На этой-то колясочке Плахт по прозвищу Суровый и догнал герцогский кортеж, когда они решили было двинуться в сторону ушедших вперед кентавров.
— Государь, — предложил он, с вежливым поклоном, — прошу не побрезговать, а расположиться у меня, в моем экипаже. Я имею что-то тебе сообщить, в чем мне нужно твое одобрение… И позволение.
Герцог спешился, с некоторой неохотой залез в экипаж Плахта, а тот — рад стараться — принялся расписывать ему армию противника, согласно данным разведки, чуть не поротно, что требовало немалого времени. Собственно, этого командующий и добивался, герцог был в безопасности и не мог сдуру, вырвавшись вперед и ничего не соображая, испортить Плахту план боя.
Герцог, не понимая, зачем ему Плахт это все рассказывает, начал нервничать все сильнее, а потом и вовсе разозлился, но время Суровый рассчитал верно. Как раз в момент, когда терпение герцога иссякло, между деревьями впереди идущей уже по заметному подъему на выбранный холм армии замелькали кентавры. Они двигались споро, сильно, развернутым строем… И отступали. Герцог привстал в коляске, глядя в свою новомодную подзорную трубу, сделанную восточными умельцами, попробовал разобрать, что происходит… Ничего не увидел, конечно, а что увидел — того не понял.
— Командующий, что это?
— Сражение, светлейший, начинается. — Плахт для верности еще разок осмотрел окружающие его колонны солдат. — На встречных направлениях.
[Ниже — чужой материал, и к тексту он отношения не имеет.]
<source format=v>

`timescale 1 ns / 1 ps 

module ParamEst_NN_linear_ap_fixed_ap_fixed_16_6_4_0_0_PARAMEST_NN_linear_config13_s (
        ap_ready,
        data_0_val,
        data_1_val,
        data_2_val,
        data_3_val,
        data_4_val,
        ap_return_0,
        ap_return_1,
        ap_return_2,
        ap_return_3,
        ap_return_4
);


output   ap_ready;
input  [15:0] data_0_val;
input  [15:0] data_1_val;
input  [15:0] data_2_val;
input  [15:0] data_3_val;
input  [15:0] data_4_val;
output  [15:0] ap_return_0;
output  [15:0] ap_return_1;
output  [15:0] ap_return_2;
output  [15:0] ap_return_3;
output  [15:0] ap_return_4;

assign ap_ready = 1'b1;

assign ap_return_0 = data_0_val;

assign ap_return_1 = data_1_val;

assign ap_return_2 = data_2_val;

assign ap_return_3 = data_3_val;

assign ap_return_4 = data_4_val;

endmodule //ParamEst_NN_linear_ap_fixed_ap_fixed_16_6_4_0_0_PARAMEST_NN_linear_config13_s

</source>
— Какое, к чертям, сражение, Плахт, если мои кентавры пятятся?
— Верно, пресветлый, пятятся, и должны пятиться, чтобы… чтобы противник их атаковал. — Вот тогда-то он и попробовал объяснить: — Заметив это отступление, противник обязательно попробует атаковать, а так как его порядки растянуты, они будут подходить к месту сражения постепенно, таким образом, государь, их десять тысяч бойцов, даже если они все и получат приказ вступить в драку, обернутся для реального-то боя тысяч в пять, а то и меньше. И когда мы с ними расправимся, подойдут следующие тысячи три, но наши собранные в кулак войска и с ними расправятся… Все будет хорошо, государь, сегодня ввечеру мы будем праздновать первую победу. Если Боги позволят, мы варваров сегодня до половины уничтожим или рассеем.
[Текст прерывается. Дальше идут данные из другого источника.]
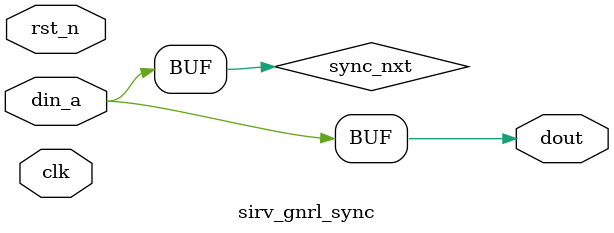
<source format=v>

module sirv_gnrl_cdc_rx
# (
  parameter DW = 32,
  parameter SYNC_DP = 2
) (
  // The 4-phases handshake interface at in-side
  //     There are 4 steps required for a full transaction. 
  //         (1) The i_vld is asserted high 
  //         (2) The i_rdy is asserted high
  //         (3) The i_vld is asserted low 
  //         (4) The i_rdy is asserted low
  input  i_vld_a, 
  output i_rdy, 
  input  [DW-1:0] i_dat,
  // The regular handshake interface at out-side
  //         Just the regular handshake o_vld & o_rdy like AXI
  output o_vld, 
  input  o_rdy, 
  output [DW-1:0] o_dat,

  input  clk,
  input  rst_n 
);

// Synchronize the asynchronous input signal
wire i_vld_sync;
sirv_gnrl_sync #(.DP(SYNC_DP), .DW(1)) u_i_vld_sync (
     .clk   (clk),
     .rst_n (rst_n),
     .din_a (i_vld_a),
     .dout  (i_vld_sync)
);

// D-type flip-flop to capture the synchronized input signal
reg i_vld_sync_r = 1'b0;
always @(posedge clk, negedge rst_n) begin
    if (!rst_n) begin
        i_vld_sync_r <= 1'b0;
    end else begin
        i_vld_sync_r <= i_vld_sync;
    end
end

// Set or clear the input ready signal based on the synchronized input signal
wire buf_rdy;
reg i_rdy_r = 1'b0;
wire i_rdy_set = buf_rdy & i_vld_sync & (~i_rdy_r);
wire i_rdy_clr = ~i_vld_sync & i_vld_sync_r;
wire i_rdy_ena = i_rdy_set | i_rdy_clr;
wire i_rdy_nxt = i_rdy_set | (~i_rdy_clr);
always @(posedge clk, negedge rst_n) begin
    if (!rst_n) begin
        i_rdy_r <= 1'b0;
    end else if (i_rdy_ena) begin
        i_rdy_r <= i_rdy_nxt;
    end
end
assign i_rdy = i_rdy_r;

// D-type flip-flop to capture the input data
reg [DW-1:0] buf_dat_r = {DW{1'b0}};
wire buf_dat_ena = i_rdy_set;
always @(posedge clk, negedge rst_n) begin
    if (!rst_n) begin
        buf_dat_r <= {DW{1'b0}};
    end else if (buf_dat_ena) begin
        buf_dat_r <= i_dat;
    end
end

// Set or clear the buffer valid signal based on the output ready signal
reg buf_vld_r = 1'b0;
wire buf_vld_set = buf_dat_ena;
wire buf_vld_clr = o_vld & o_rdy;
wire buf_vld_ena = buf_vld_set | buf_vld_clr;
wire buf_vld_nxt = buf_vld_set | (~buf_vld_clr);
always @(posedge clk, negedge rst_n) begin
    if (!rst_n) begin
        buf_vld_r <= 1'b0;
    end else if (buf_vld_ena) begin
        buf_vld_r <= buf_vld_nxt;
    end
end
assign buf_rdy = ~buf_vld_r;

// Output the buffer data
assign o_vld = buf_vld_r;
assign o_dat = buf_dat_r;

endmodule
module sirv_gnrl_sync
# (
  parameter DP = 1,
  parameter DW = 1
) (
  input  clk,
  input  rst_n,
  input  din_a,
  output dout
);

reg [DP*DW-1:0] sync_r = {DP*DW{1'b0}};

wire [DP*DW-1:0] sync_nxt;
genvar i;
for (i = 0; i < DP*DW; i = i + 1) begin
    if (i == 0)
        assign sync_nxt[i] = din_a;
    else
        assign sync_nxt[i] = sync_r[i-1] | (din_a & ~sync_r[i]);
end

always @(posedge clk, negedge rst_n) begin
    if (!rst_n) begin
        sync_r <= {DP*DW{1'b0}};
    end else begin
        sync_r <= sync_nxt;
    end
end

assign dout = sync_nxt[DP*DW-1];

endmodule
</source>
— Я буду праздновать победу, — немного неуверенно, но довольно высокомерно поправил своего командующего герцог Дрон Дего, и Плахту осталось с этим только согласиться.
Хотя позже он об этом немного подумал и пришел к выводу, что он-то, офицер и служака, не умел говорить об армии иначе как «мы», подразумевая и коллективные усилия, и множественность исполнения долга, обязательно в нормальной армии присутствующих. А вот герцог, похоже, никогда, даже подразумевая свои владения, не думал обо всех разом, не понимал этой множественности, потому и требовал, чтобы победу признали за ним, хотя его-то личный вклад в нее был до смешного жалок и незначителен.
Вот тогда, подозвав к себе адъютантов, Плахт стал отдавать приказы, а герцог благоразумно остался в его коляске, никуда и ни во что более не решаясь соваться. Тем более что этот лесной бой был в общем-то не очень ясен и самому командующему, вязким он получился, не очень правильным, каким-то на редкость кровавым, с обилием разных мелких неожиданностей.
Сначала стало известно, что часть кентавров не последовала за офицерами, которых Плахт специально инструктировал, чтобы они не устраивали глубоких рейдов на противника, а поскакали за Постуком. Тот ушел вбок, куда-то к северу, и связь с ним оказалась потеряна. Потом, через пару часов отчаянной рубки, когда уже все части армии Плахта стали пусть медленно, но заметно продвигаться вперед, как он и хотел, стало известно, что некоторый отдельный отряд хорошо выученных диких роллов занял круговую оборону на обширной поляне и не позволяет окружившим его частям действовать в выбранном Плахтом направлении. Пришлось передвигать поперек основного фронта циклопов и часть Разноцветных, чтобы они своими пращами с неугомонным отрядом диких все же расправились.